Все, за что он брался, он делал необыкновенно {257} тщательно и добросовестно, проявляя недюжинную компетентность и заслуживая уважения даже тех, кто с неудовольствием смотрел на влиятельное положение, занятое этим "чужаком" и к тому же "красным". Но против такой влиятельности ничего нельзя было сделать: она зависела от фактической ценности его работы, а не от уменья подчинять себе чисто персонально тех или иных земских деятелей. Твердый и спокойный, никогда не терял он уравновешенности; с ним было очень легко работать: умелым работникам он давал полный простор, к неумелым или недисциплинированным был снисходителен той высшей снисходительностью, которая состоит не в закрывании глаз на их слабости и не в потворстве им, а просто в большой терпеливости и умении оздоровлять атмосферу работы личным примером и указаниями, бесконечная деликатность которых в конце концов оказывала свое действие. К сожалению, этот симпатичный, всеми любимый человек, умер слишком рано и не вырос в такого крупного деятеля, каким он несомненно стал бы в изменившихся, более свободных политических условиях жизни страны.
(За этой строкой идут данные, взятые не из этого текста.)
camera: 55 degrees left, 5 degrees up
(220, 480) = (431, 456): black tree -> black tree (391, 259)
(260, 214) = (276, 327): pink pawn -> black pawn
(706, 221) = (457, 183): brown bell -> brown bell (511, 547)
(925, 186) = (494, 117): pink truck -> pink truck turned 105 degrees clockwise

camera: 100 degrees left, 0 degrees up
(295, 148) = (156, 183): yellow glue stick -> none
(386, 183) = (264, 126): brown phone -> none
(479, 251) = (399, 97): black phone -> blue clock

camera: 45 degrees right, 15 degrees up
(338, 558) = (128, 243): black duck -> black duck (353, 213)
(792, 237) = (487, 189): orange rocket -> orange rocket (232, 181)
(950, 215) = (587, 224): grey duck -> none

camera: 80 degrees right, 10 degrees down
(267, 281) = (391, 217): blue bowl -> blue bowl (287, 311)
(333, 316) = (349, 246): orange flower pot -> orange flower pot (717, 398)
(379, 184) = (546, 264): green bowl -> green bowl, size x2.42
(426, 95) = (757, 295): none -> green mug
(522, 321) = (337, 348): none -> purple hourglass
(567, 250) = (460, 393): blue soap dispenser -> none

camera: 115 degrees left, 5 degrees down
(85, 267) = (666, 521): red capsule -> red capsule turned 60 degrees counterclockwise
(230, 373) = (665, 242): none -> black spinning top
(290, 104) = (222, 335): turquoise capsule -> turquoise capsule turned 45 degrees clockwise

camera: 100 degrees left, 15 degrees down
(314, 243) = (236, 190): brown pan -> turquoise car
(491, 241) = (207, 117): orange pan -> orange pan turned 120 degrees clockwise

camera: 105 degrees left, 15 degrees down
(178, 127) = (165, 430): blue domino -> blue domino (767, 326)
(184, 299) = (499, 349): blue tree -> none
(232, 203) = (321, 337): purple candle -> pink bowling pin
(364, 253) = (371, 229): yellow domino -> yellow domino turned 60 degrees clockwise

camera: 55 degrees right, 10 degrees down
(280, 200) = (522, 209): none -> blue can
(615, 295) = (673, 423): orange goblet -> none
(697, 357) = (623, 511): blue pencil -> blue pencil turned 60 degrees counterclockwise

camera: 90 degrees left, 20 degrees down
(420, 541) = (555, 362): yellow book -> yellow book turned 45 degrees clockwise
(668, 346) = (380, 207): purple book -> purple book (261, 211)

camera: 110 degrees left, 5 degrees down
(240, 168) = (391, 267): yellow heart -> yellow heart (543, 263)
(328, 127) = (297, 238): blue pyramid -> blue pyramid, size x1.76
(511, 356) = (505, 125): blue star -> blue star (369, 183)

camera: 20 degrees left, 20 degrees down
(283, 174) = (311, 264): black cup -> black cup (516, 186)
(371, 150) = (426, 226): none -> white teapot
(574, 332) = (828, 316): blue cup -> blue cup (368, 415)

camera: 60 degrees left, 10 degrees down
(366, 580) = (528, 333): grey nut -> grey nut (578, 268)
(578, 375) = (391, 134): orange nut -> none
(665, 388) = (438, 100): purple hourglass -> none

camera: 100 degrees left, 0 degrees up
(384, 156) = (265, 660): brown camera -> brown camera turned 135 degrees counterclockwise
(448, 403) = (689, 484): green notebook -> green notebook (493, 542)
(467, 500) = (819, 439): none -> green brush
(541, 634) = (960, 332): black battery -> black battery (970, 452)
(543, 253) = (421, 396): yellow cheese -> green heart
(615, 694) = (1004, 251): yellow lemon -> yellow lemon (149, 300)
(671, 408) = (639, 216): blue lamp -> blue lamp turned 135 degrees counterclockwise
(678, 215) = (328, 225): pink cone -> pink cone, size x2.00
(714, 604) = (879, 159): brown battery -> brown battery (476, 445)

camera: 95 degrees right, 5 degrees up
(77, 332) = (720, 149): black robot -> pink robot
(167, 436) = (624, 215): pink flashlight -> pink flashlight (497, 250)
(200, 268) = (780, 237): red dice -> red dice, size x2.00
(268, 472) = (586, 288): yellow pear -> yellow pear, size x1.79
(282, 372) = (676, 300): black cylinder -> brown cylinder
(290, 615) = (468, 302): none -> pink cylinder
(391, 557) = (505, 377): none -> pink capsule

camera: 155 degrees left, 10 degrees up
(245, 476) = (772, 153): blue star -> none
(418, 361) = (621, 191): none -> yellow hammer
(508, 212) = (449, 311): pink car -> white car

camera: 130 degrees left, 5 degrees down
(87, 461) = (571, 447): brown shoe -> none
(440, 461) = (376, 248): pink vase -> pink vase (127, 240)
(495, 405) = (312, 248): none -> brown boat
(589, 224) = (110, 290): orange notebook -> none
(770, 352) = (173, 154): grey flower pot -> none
Большая работа шла в воскресной школе. Там познакомился я с молодежью из местных рабочих и ремесленников. Тут была группа сапожников, с бр. Зайцевыми, Зыковым и друг., Шапошников с Сафроновым во главе; из рабочих очень выдавался Власов. Со всеми ними мне приходилось вести беседы, читать с ними, вести кружки. Но этого казалось мало; теплично-кружковое выращивание отдельных "рабочих интеллигентов" грозило их отрывом, замыканием в своего рода умственную аристократию. Но на чем объединить их с более широкими слоями товарищей по труду? В то время большой шум {258} возбуждали в России земледельческие артели Н. В. Левитского. Мои мысли, естественно, устремились к кооперации. Сапожники в значительном числе случаев работали не самостоятельно, а на магазины; но в тоже время слишком малое число работающих на один магазин делал стачечное движение невозможным; замена непокорного более покладистым была также чрезвычайно легка. Несколько лучше дело обстояло у подрядчиков, бравших городские заказы (на богадельню, приюты и т. п.) и раздававших их на дом отдельным ремесленникам: они объединяли большее количество сапожников кустарей. Борьба с ними заставила поставить на очередь вопрос о получении городских подрядов, минуя посредников; с этим тесно связан был вопрос о кооперативной организации работ; долго колебались между устройством артельной мастерской и простым установлением круговой поруки: осуществили частью то, частью другое; затем, стал на очередь и вопрос о кооперативном приобретении сырья.